§ Penggalan Teks:
------------

Jakarta, Aktual.co — Dipenghujung tahun 2014 menjadi tahun politik yang paling ‘panas’ di Indonesia, ada dua hajat besar yang digelar rakyat Indonesia Pemilu Legislatif dan Pemilihan Presiden (Pilpres).
Sengitnya pertarungan politik dalam penyelenggaraan lima tahunan sangat kental suasana rivalitas pasangan capres-cawapres untuk mengganti pemerintahan dua tahun Susilo Bambang Yudhoyono (SBY) sebagai presiden RI keenam.
Tak hanya itu, sejumlah peristiwa politik pascaPilpres pun ikut serta mewarnai kancah dunia partai. Terutama, ikhwal dideklarasikannya koalisi permanen atau koalisi merah putih (KMP) oleh para elit partai politik yang mendukung pencalonan Prabowo Subianto dan Hatta Rajasa, di Komplek Monumen Tugu Proklamasi, Jakarta Pusat, Senin (14/7) sore.
Bila dicermati, disinilah muncul pembagian dua kubu secara politik, layaknya dua partai yang berkuasa di negeri Paman Sam, Amerika Serikat, yakni, partai Demokrat dan Republik.
Ya, KMP yang diisi oleh Partai Gerindra, Partai Amanat Nasional (PAN), Partai Golkar, Partai Keadilan Sejahtera (PKS), Partai Demokrat, Partai Persatuan Pembangunan (PPP) dan Partai Bulan Bintang (PBB). Namun, tidak seperti partai pendukung pemerintah, yang tidak mendeklarasikan koalisi, seakan sebutan bagi partai pendukung menjadi koalisi Indonesia hebat (KIH). Lantaran, mengutip dari tagline PDI Perjuangan ‘Indonesia Hebat’.
KIH pun hanya beranggotakan empat partai, yakni PDI-P, Partai Nasdem, Partai Kebangkitan Bangsa (PKB), dan Partai Hati Nurani Rakyat (Hanura).
Dagelanan politik dalam memperebutkan ‘kekuasaan’ pun terlihaat jelas, meski dari kacamata orang awam sekalipun. Yakni, di dalam pemilihan pimpinan parlemen, dari DPR, MPR RI, hingga pada pimpinan komisi dan alat kelengkapan dewan (AKD).

------------

§ Masukan Latihan:
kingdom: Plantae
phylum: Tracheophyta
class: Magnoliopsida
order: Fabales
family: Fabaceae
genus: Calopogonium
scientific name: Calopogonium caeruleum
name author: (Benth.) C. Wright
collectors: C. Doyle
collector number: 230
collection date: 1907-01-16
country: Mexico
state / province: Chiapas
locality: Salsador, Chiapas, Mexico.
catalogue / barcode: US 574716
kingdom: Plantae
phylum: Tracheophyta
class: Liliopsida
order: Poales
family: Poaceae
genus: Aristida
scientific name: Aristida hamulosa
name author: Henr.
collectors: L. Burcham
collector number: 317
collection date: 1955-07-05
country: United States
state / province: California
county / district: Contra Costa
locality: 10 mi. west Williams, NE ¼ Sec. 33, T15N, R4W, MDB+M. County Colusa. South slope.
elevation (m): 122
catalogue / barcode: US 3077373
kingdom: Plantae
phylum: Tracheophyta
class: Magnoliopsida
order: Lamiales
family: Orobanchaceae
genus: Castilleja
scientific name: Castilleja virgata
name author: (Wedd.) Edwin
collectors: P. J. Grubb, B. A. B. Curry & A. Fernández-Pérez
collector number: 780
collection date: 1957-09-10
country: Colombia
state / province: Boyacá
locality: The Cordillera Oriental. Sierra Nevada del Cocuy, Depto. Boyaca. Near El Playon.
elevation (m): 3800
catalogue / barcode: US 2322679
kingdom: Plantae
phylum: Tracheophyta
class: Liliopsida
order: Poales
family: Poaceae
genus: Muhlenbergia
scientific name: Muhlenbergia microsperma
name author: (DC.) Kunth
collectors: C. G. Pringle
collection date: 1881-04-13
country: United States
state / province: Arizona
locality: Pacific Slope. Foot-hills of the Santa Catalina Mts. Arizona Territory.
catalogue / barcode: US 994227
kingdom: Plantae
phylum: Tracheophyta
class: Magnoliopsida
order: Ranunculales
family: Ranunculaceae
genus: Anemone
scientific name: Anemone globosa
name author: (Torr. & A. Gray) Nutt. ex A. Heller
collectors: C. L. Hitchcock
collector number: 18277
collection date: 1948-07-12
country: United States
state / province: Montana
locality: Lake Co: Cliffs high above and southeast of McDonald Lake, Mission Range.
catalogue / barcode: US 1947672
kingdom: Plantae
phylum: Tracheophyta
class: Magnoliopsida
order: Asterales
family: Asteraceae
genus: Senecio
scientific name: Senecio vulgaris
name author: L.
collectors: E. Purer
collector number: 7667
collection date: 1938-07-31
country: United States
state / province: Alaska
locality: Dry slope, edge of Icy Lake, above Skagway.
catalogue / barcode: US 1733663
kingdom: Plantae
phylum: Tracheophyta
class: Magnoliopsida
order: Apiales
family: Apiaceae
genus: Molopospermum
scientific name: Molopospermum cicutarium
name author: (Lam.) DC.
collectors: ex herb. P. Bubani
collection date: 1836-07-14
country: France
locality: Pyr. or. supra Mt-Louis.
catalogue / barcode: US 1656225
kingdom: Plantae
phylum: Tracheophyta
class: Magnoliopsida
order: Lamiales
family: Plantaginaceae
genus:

------------

§ Soal yang Diberikan A: Tulis ulang bagian penggalan teks tentang persaingan koalisi partai setelah Pilpres 2014, mulai dari kata-kata "Dagelanan politik dalam" dan berhenti setelah "kelengkapan dewan (AKD).". Ganti "orang awam" dengan "masyarakat umum".
§ Soal yang Diberikan B: Ulangi catatan tanpa perubahan apa pun, dari awal catatan hingga baris yang memuat "country: Mexico", termasuk baris tersebut.

§ Jawaban yang Diharapkan A:
Dagelanan politik dalam memperebutkan ‘kekuasaan’ pun terlihaat jelas, meski dari kacamata masyarakat umum sekalipun. Yakni, di dalam pemilihan pimpinan parlemen, dari DPR, MPR RI, hingga pada pimpinan komisi dan alat kelengkapan dewan (AKD).

§ Jawaban yang Diharapkan B:
kingdom: Plantae
phylum: Tracheophyta
class: Magnoliopsida
order: Fabales
family: Fabaceae
genus: Calopogonium
scientific name: Calopogonium caeruleum
name author: (Benth.) C. Wright
collectors: C. Doyle
collector number: 230
collection date: 1907-01-16
country: Mexico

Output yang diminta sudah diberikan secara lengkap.